## Task details
Repeat back every line of the data, exactly.

—————

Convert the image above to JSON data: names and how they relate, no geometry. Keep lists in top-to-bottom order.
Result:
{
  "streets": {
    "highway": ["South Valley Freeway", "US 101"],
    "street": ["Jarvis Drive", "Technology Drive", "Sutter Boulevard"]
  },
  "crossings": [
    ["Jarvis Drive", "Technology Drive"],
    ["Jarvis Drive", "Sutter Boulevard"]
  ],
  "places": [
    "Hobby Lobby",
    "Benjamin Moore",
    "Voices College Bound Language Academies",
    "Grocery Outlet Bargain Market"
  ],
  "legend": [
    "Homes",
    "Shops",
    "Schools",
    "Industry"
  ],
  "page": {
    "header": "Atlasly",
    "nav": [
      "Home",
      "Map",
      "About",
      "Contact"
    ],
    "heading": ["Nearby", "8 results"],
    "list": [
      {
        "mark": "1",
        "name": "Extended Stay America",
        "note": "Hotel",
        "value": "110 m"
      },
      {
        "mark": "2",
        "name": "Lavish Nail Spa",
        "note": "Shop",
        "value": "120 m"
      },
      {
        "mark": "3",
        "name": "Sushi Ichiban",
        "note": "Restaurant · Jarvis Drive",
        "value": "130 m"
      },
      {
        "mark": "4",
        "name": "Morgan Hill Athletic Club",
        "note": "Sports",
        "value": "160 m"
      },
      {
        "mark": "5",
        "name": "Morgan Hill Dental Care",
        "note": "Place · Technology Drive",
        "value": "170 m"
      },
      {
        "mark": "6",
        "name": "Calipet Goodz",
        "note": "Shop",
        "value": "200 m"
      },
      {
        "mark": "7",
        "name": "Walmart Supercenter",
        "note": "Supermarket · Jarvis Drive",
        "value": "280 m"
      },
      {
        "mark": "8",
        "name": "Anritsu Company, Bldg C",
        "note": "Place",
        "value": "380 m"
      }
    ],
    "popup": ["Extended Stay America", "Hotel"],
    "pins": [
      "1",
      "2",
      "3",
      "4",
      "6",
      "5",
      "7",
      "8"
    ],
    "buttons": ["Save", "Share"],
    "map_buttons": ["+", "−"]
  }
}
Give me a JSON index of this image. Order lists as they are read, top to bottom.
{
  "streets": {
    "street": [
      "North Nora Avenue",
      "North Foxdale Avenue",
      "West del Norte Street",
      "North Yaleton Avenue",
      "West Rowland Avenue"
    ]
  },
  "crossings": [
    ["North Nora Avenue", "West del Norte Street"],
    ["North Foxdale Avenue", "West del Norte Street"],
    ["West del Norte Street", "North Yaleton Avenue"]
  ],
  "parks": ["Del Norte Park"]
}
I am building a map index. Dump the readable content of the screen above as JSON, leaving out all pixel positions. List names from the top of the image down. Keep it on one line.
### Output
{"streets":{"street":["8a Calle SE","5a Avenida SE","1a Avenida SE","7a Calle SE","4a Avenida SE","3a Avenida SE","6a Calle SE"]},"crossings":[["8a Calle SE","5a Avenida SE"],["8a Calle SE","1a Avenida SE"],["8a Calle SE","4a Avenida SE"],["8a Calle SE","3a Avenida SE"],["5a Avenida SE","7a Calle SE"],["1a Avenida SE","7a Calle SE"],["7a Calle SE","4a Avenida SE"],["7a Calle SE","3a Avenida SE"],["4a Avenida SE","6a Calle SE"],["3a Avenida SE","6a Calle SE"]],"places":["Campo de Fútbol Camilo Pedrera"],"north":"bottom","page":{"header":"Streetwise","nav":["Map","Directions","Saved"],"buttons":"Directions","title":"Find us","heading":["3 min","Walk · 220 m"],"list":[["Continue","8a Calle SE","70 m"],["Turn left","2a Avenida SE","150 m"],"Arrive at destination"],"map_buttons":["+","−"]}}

—————

## Completed exercise
Convert the image above to JSON data: names and how they relate, no geometry. Keep lists in top-to-bottom order.
Result:
{
  "streets": {
    "highway": ["South Valley Freeway", "US 101"],
    "street": ["Jarvis Drive", "Technology Drive", "Sutter Boulevard"]
  },
  "crossings": [
    ["Jarvis Drive", "Technology Drive"],
    ["Jarvis Drive", "Sutter Boulevard"]
  ],
  "places": [
    "Hobby Lobby",
    "Benjamin Moore",
    "Voices College Bound Language Academies",
    "Grocery Outlet Bargain Market"
  ],
  "legend": [
    "Homes",
    "Shops",
    "Schools",
    "Industry"
  ],
  "page": {
    "header": "Atlasly",
    "nav": [
      "Home",
      "Map",
      "About",
      "Contact"
    ],
    "heading": ["Nearby", "8 results"],
    "list": [
      {
        "mark": "1",
        "name": "Extended Stay America",
        "note": "Hotel",
        "value": "110 m"
      },
      {
        "mark": "2",
        "name": "Lavish Nail Spa",
        "note": "Shop",
        "value": "120 m"
      },
      {
        "mark": "3",
        "name": "Sushi Ichiban",
        "note": "Restaurant · Jarvis Drive",
        "value": "130 m"
      },
      {
        "mark": "4",
        "name": "Morgan Hill Athletic Club",
        "note": "Sports",
        "value": "160 m"
      },
      {
        "mark": "5",
        "name": "Morgan Hill Dental Care",
        "note": "Place · Technology Drive",
        "value": "170 m"
      },
      {
        "mark": "6",
        "name": "Calipet Goodz",
        "note": "Shop",
        "value": "200 m"
      },
      {
        "mark": "7",
        "name": "Walmart Supercenter",
        "note": "Supermarket · Jarvis Drive",
        "value": "280 m"
      },
      {
        "mark": "8",
        "name": "Anritsu Company, Bldg C",
        "note": "Place",
        "value": "380 m"
      }
    ],
    "popup": ["Extended Stay America", "Hotel"],
    "pins": [
      "1",
      "2",
      "3",
      "4",
      "6",
      "5",
      "7",
      "8"
    ],
    "buttons": ["Save", "Share"],
    "map_buttons": ["+", "−"]
  }
}
Give me a JSON index of this image. Order lists as they are read, top to bottom.
{
  "streets": {
    "street": [
      "North Nora Avenue",
      "North Foxdale Avenue",
      "West del Norte Street",
      "North Yaleton Avenue",
      "West Rowland Avenue"
    ]
  },
  "crossings": [
    ["North Nora Avenue", "West del Norte Street"],
    ["North Foxdale Avenue", "West del Norte Street"],
    ["West del Norte Street", "North Yaleton Avenue"]
  ],
  "parks": ["Del Norte Park"]
}
I am building a map index. Dump the readable content of the screen above as JSON, leaving out all pixel positions. List names from the top of the image down. Keep it on one line.
### Output
{"streets":{"street":["8a Calle SE","5a Avenida SE","1a Avenida SE","7a Calle SE","4a Avenida SE","3a Avenida SE","6a Calle SE"]},"crossings":[["8a Calle SE","5a Avenida SE"],["8a Calle SE","1a Avenida SE"],["8a Calle SE","4a Avenida SE"],["8a Calle SE","3a Avenida SE"],["5a Avenida SE","7a Calle SE"],["1a Avenida SE","7a Calle SE"],["7a Calle SE","4a Avenida SE"],["7a Calle SE","3a Avenida SE"],["4a Avenida SE","6a Calle SE"],["3a Avenida SE","6a Calle SE"]],"places":["Campo de Fútbol Camilo Pedrera"],"north":"bottom","page":{"header":"Streetwise","nav":["Map","Directions","Saved"],"buttons":"Directions","title":"Find us","heading":["3 min","Walk · 220 m"],"list":[["Continue","8a Calle SE","70 m"],["Turn left","2a Avenida SE","150 m"],"Arrive at destination"],"map_buttons":["+","−"]}}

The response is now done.